The current method for controlling plague consists of dusting prairie dog colonies with insecticide to kill fleas that transmit the pathogen. Although effective in controlling the spread of plague, dusting is labor-intensive, and some flea species may develop resistance to the pesticide.
Between 2013 and 2015, a consortium of 14 federal, state, tribal, and nongovernmental agencies worked together to field-test the plague vaccine in all four prairie dog species present across Arizona, Colorado, Montana, South Dakota, Texas, Utah, and Wyoming. The agencies' findings, published as a USGS study in the journal EcoHealth this past June (http://jav.ma/Plague_1), showed prairie dog survival rates were higher on vaccine-treated plots during plague outbreaks than on plots that received placebo baits, suggesting that consumption of vaccine baits provided protection for prairie dogs.
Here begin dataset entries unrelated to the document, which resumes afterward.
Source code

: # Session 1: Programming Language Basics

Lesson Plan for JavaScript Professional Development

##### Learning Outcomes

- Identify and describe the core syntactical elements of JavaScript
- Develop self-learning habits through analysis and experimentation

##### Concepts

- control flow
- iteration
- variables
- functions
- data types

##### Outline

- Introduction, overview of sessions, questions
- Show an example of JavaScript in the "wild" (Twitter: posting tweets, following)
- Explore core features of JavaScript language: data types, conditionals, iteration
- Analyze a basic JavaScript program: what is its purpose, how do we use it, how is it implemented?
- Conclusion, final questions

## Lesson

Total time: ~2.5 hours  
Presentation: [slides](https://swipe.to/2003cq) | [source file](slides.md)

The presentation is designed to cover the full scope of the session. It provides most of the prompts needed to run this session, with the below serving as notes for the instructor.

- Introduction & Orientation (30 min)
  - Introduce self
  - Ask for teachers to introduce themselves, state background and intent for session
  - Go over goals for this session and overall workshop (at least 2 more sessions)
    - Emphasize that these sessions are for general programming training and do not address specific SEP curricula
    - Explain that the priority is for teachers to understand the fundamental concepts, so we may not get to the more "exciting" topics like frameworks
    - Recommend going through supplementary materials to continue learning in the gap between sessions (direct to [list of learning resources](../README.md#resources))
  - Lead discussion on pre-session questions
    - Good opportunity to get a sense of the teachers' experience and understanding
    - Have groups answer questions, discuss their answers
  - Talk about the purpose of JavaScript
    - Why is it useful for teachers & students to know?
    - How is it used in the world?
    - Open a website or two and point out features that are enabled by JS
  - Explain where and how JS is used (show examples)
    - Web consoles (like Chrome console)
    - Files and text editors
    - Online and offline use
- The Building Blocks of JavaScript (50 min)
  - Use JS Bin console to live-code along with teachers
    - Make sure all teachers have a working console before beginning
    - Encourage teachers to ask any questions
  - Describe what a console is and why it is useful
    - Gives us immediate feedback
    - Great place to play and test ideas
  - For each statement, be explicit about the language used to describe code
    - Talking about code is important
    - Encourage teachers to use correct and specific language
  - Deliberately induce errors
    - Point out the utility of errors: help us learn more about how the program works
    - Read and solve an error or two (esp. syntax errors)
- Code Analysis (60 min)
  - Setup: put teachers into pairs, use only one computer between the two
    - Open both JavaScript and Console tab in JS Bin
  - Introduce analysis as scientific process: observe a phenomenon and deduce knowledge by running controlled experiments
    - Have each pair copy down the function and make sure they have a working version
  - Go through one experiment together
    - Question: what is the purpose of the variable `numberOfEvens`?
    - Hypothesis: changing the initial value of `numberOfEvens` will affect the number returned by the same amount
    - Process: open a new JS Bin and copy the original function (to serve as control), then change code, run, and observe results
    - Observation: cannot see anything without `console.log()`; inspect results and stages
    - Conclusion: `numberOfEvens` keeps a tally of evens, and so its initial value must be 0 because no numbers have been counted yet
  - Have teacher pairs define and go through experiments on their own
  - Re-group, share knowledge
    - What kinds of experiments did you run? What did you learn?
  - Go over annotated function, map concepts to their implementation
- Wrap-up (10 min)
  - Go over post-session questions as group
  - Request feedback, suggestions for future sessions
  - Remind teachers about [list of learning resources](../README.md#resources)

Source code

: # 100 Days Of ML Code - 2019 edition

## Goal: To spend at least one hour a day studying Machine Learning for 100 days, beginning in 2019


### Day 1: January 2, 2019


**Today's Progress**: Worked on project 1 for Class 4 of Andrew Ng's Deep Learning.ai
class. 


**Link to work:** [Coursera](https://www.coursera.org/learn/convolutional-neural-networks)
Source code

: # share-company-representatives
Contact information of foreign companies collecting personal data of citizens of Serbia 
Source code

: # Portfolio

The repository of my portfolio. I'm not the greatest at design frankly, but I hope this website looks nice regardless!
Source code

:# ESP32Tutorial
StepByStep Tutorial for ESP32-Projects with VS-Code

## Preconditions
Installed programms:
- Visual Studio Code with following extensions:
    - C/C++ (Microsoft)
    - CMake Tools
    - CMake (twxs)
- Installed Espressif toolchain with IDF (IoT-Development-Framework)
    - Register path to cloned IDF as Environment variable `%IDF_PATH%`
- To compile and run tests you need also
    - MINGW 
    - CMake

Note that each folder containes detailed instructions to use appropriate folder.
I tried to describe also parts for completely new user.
Researchers anticipate that application of vaccine baits to larger prairie dog complexes on an annual basis will enhance protection against plague.
Colorado Parks and Wildlife conducted the initial field trials that demonstrated vaccine-laden baits could be used safely with no adverse effects for nontarget species, such as small mammals, and has been instrumental in furthering large-scale vaccine and bait production for use by wildlife managers. In a companion paper (http://jav.ma/plague_2) also published in EcoHealth, CPW demonstrated that treating prairie dog colonies annually with a flea-control dust or the oral vaccine can prevent population collapse resulting from plague.
"Wildlife managers have struggled to recover ferrets and manage prairie dog colonies due to the devastating effects of plague," said Dan Tripp, a CPW scientist and a co-author of the USGS study. "It is our hope that use of the sylvatic plague vaccine in select areas, with the support of willing landowners, will help to limit the impact of plague to wildlife."